An excellent article by Michael Pollan in this week’s Times magazine has relevance to the subject I had already picked for my next post: how bad science and standard journalism practices contribute to a raft of contradictory, misleading, and often worse-than-useless nutritional and medical advice. He explains how another important facet of the problem is purely political, but touches more briefly on the issues to do with bad science. I will leave the politics to him and focus on the science. The media’s role should be fairly obvious already.
What is the bad science? For an example I will use a paper whose topic has been publicized recently by the media: Corrada, et al. 2005. Reduced risk of Alzheimer’s disease with high folate intake: the Baltimore longitudinal study of aging. Alzheimer’s & Dementia 1:11-18.
This paper is first a perfect example of the reductionist approach to nutrition that Pollan discusses in his article. How do the authors identify folate as a nutrient associated with Alzheimer’s? They first use self-reported diet and supplement data, which is notoriously bad in the first place (I can’t help but add, probably even worse in a study which assumes a certain proportion of the participants will be having dementia during the study). Then, one author estimates the level of each of 6 nutrients of interest (vitamins C,E,B6,B12, folate and carotenoids).
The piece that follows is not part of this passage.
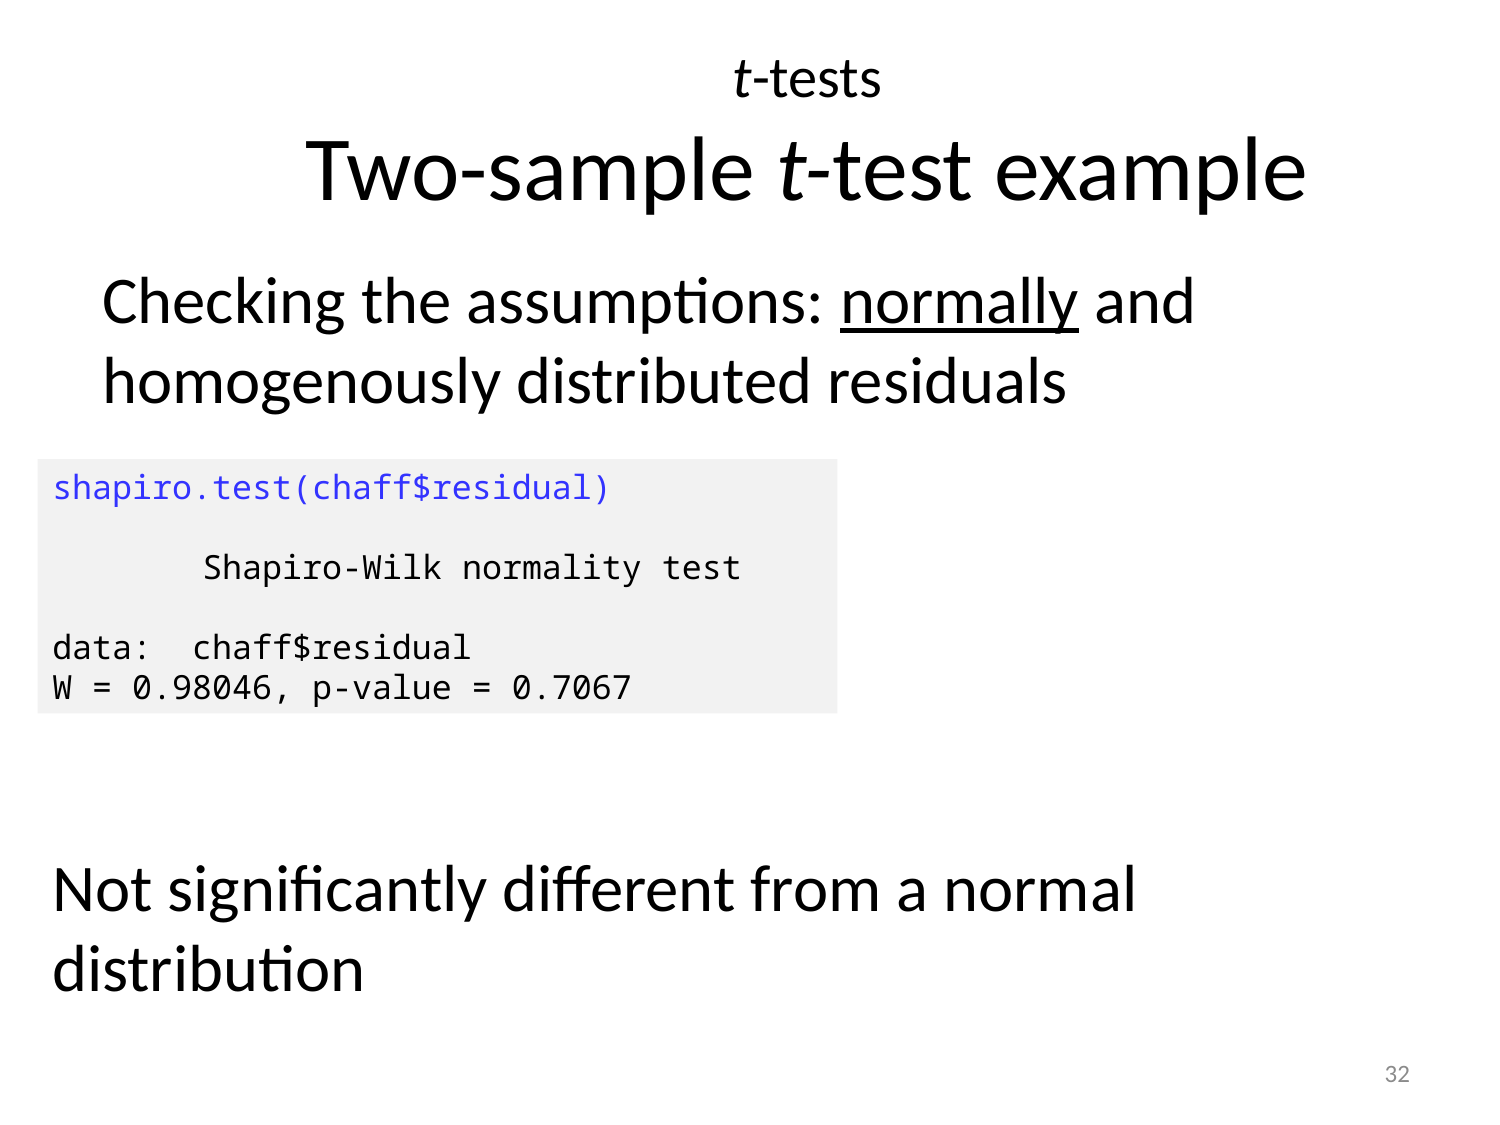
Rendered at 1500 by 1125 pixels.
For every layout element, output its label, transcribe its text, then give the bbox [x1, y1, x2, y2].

For some reason I can’t yet figure out, they then decide whether each person took more or less than the U.S. R.D.A. for each nutrient. The relative risk for Alzheimer’s is then calculated with a particular type of regression that I have not used, but let’s assume that part’s fine.
This procedure provides the following summary of results: the calculated relative risk (RR) for folate is .41, supposedly meaning that if you imbibe more than the RDA of folate over a number of years, your risk for Alzheimer’s is only 41% of that of someone who takes less than the RDA.
Both vitamins E and B6 showed a tendency to reduce risk as well, so the authors reran the data in a test using these nutrients only, designed to confirm the importance of these vitamins and find out if RR was correlated among these three. They found some correlations but decided it didn’t matter, and determined that folate was the nutrient they were looking for.
There are (at least) two major statistical problems with the paper. The first is common to a lot of scientific papers, especially medical ones, which doesn’t make it any less wrong: using the wrong significance level. The scientific standard is to find two different groups of data different if there the chance they came from the same population is less than 5%. This is a completely arbitrary standard, but considered conservative enough to be accepted by the scientific community. Trouble is, every time you run a statistical test, there is a 5% chance that data that look different really aren’t. Simply, this means that if you run 20 statistical tests as part of your analysis, then on average one of them is a false positive. This is why I do not panic when I do a free blood workup every other year offered by our insurance, and it always says that one of the things it is testing for (cholesterol, iron, etc.) is out of the “normal” range – if you test over 20 things and use 95% confidence intervals for where they should be, then that’s what happens.
The paper does 6 initial analyses so at a minimum, the significance level should be set to 5%/6 = .833%. By this standard only folate shows any activity in the orginal test. But then they do a whole lot of other comparisons – they take each vitamin and break it into smaller groups and compare different levels of each to see what levels are associated with Alzheimer’s. In the first table alone, there are a total of 18 statistical comparisons. Bottom line: if you fish for enough stuff for a long time, you’re bound to catch something. (This also explains why all these “breakthrough” studies are so ridiculously contradictory when you put them all together – which the authors of this paper themselves admit in their discussion – and why all these nutrition fads come and go with such rapidity.)
The next statistical problem is that when they find 3 nutrients of interest, they reuse the same data set to confirm the suggestion that one or more of these are actually having an effect. This breaks a cardinal rule of statistics. If a data set gives you the idea that there is a certain effect, using the same data set to confirm the effect is basically self-confiming prophecy. How do you deal with this problem when the data are from a long-term study? You don’t want to have to wait 20 years to confirm your suspicions. Fortunately, you don’t have to. Before the study begins, you arbitrarily break your group into two. Then when doing the analysis, you use one group to hunt for any nutrients that might be doing something, and you use the second group to test your (now formulated) hypothesis that a particular nutrient is significant.
And by the way – the actual numbers of the study show that those taking more than the RDA of folate had a 7% chance of getting Alzheimer’s, while those taking less had an 11% chance. Not exactly earth-shattering.
None of this touches on the idiotic notion that single nutrients are somehow acting in a vacuum to prevent or cause disease. But the media is just as in love with this idea as “nutritionists” are. Read Pollan’s article. It will be obvious how this all fits together to create a multibillion-dollar supplements industry for stuff we feel we need because we are eating so much crap produced by the multibillion-dollar processed food industry.
These studies are a waste of time and money.